Saved data entries »
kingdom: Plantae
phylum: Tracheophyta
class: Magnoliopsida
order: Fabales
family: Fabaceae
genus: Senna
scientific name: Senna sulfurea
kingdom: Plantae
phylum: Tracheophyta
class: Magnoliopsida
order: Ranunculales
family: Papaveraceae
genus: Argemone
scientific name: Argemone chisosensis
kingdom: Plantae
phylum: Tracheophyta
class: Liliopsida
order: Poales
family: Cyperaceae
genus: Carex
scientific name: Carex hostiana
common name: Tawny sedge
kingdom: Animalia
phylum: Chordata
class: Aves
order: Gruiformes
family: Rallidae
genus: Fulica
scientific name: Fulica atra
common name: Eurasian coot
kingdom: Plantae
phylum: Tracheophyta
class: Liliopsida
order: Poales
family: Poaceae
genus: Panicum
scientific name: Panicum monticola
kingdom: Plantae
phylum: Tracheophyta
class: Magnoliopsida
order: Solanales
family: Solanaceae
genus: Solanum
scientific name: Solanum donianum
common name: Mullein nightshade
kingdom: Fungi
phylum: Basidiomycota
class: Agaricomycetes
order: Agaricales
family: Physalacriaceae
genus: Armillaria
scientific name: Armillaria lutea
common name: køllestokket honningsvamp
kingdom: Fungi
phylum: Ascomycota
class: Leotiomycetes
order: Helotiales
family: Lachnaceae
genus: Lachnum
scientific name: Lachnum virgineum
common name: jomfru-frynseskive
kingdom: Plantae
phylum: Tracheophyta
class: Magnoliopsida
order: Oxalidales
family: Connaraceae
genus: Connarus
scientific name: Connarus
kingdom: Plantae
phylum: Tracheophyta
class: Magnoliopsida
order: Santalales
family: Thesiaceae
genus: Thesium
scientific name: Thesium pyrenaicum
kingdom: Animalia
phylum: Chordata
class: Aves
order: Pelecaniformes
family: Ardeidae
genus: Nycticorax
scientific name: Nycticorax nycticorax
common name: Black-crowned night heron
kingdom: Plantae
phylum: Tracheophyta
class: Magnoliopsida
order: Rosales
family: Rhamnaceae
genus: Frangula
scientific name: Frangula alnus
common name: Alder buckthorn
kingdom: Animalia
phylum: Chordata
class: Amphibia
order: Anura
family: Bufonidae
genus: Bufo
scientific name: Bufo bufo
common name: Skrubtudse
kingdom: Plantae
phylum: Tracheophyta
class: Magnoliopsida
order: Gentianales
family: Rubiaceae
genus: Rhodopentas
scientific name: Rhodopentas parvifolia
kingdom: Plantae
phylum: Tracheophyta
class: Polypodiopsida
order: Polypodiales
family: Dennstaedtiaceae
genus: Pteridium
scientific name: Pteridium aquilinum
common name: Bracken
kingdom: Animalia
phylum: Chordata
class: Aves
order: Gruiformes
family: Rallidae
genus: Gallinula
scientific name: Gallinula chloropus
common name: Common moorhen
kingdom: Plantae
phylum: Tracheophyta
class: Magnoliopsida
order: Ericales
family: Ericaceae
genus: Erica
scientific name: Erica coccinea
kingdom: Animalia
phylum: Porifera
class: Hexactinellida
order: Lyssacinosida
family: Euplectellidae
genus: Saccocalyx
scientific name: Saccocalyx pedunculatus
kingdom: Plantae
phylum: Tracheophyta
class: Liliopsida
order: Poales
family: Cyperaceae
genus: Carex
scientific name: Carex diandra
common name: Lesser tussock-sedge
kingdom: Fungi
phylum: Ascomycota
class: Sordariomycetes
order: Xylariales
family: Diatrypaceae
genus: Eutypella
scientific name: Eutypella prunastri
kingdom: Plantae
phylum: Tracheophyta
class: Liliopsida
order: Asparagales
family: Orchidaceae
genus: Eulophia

WRITTEN REQUEST »
Reproduce every line of the entries above, character for character and in the same order.

IN RESPONSE »
kingdom: Plantae
phylum: Tracheophyta
class: Magnoliopsida
order: Fabales
family: Fabaceae
genus: Senna
scientific name: Senna sulfurea
kingdom: Plantae
phylum: Tracheophyta
class: Magnoliopsida
order: Ranunculales
family: Papaveraceae
genus: Argemone
scientific name: Argemone chisosensis
kingdom: Plantae
phylum: Tracheophyta
class: Liliopsida
order: Poales
family: Cyperaceae
genus: Carex
scientific name: Carex hostiana
common name: Tawny sedge
kingdom: Animalia
phylum: Chordata
class: Aves
order: Gruiformes
family: Rallidae
genus: Fulica
scientific name: Fulica atra
common name: Eurasian coot
kingdom: Plantae
phylum: Tracheophyta
class: Liliopsida
order: Poales
family: Poaceae
genus: Panicum
scientific name: Panicum monticola
kingdom: Plantae
phylum: Tracheophyta
class: Magnoliopsida
order: Solanales
family: Solanaceae
genus: Solanum
scientific name: Solanum donianum
common name: Mullein nightshade
kingdom: Fungi
phylum: Basidiomycota
class: Agaricomycetes
order: Agaricales
family: Physalacriaceae
genus: Armillaria
scientific name: Armillaria lutea
common name: køllestokket honningsvamp
kingdom: Fungi
phylum: Ascomycota
class: Leotiomycetes
order: Helotiales
family: Lachnaceae
genus: Lachnum
scientific name: Lachnum virgineum
common name: jomfru-frynseskive
kingdom: Plantae
phylum: Tracheophyta
class: Magnoliopsida
order: Oxalidales
family: Connaraceae
genus: Connarus
scientific name: Connarus
kingdom: Plantae
phylum: Tracheophyta
class: Magnoliopsida
order: Santalales
family: Thesiaceae
genus: Thesium
scientific name: Thesium pyrenaicum
kingdom: Animalia
phylum: Chordata
class: Aves
order: Pelecaniformes
family: Ardeidae
genus: Nycticorax
scientific name: Nycticorax nycticorax
common name: Black-crowned night heron
kingdom: Plantae
phylum: Tracheophyta
class: Magnoliopsida
order: Rosales
family: Rhamnaceae
genus: Frangula
scientific name: Frangula alnus
common name: Alder buckthorn
kingdom: Animalia
phylum: Chordata
class: Amphibia
order: Anura
family: Bufonidae
genus: Bufo
scientific name: Bufo bufo
common name: Skrubtudse
kingdom: Plantae
phylum: Tracheophyta
class: Magnoliopsida
order: Gentianales
family: Rubiaceae
genus: Rhodopentas
scientific name: Rhodopentas parvifolia
kingdom: Plantae
phylum: Tracheophyta
class: Polypodiopsida
order: Polypodiales
family: Dennstaedtiaceae
genus: Pteridium
scientific name: Pteridium aquilinum
common name: Bracken
kingdom: Animalia
phylum: Chordata
class: Aves
order: Gruiformes
family: Rallidae
genus: Gallinula
scientific name: Gallinula chloropus
common name: Common moorhen
kingdom: Plantae
phylum: Tracheophyta
class: Magnoliopsida
order: Ericales
family: Ericaceae
genus: Erica
scientific name: Erica coccinea
kingdom: Animalia
phylum: Porifera
class: Hexactinellida
order: Lyssacinosida
family: Euplectellidae
genus: Saccocalyx
scientific name: Saccocalyx pedunculatus
kingdom: Plantae
phylum: Tracheophyta
class: Liliopsida
order: Poales
family: Cyperaceae
genus: Carex
scientific name: Carex diandra
common name: Lesser tussock-sedge
kingdom: Fungi
phylum: Ascomycota
class: Sordariomycetes
order: Xylariales
family: Diatrypaceae
genus: Eutypella
scientific name: Eutypella prunastri
kingdom: Plantae
phylum: Tracheophyta
class: Liliopsida
order: Asparagales
family: Orchidaceae
genus: Eulophia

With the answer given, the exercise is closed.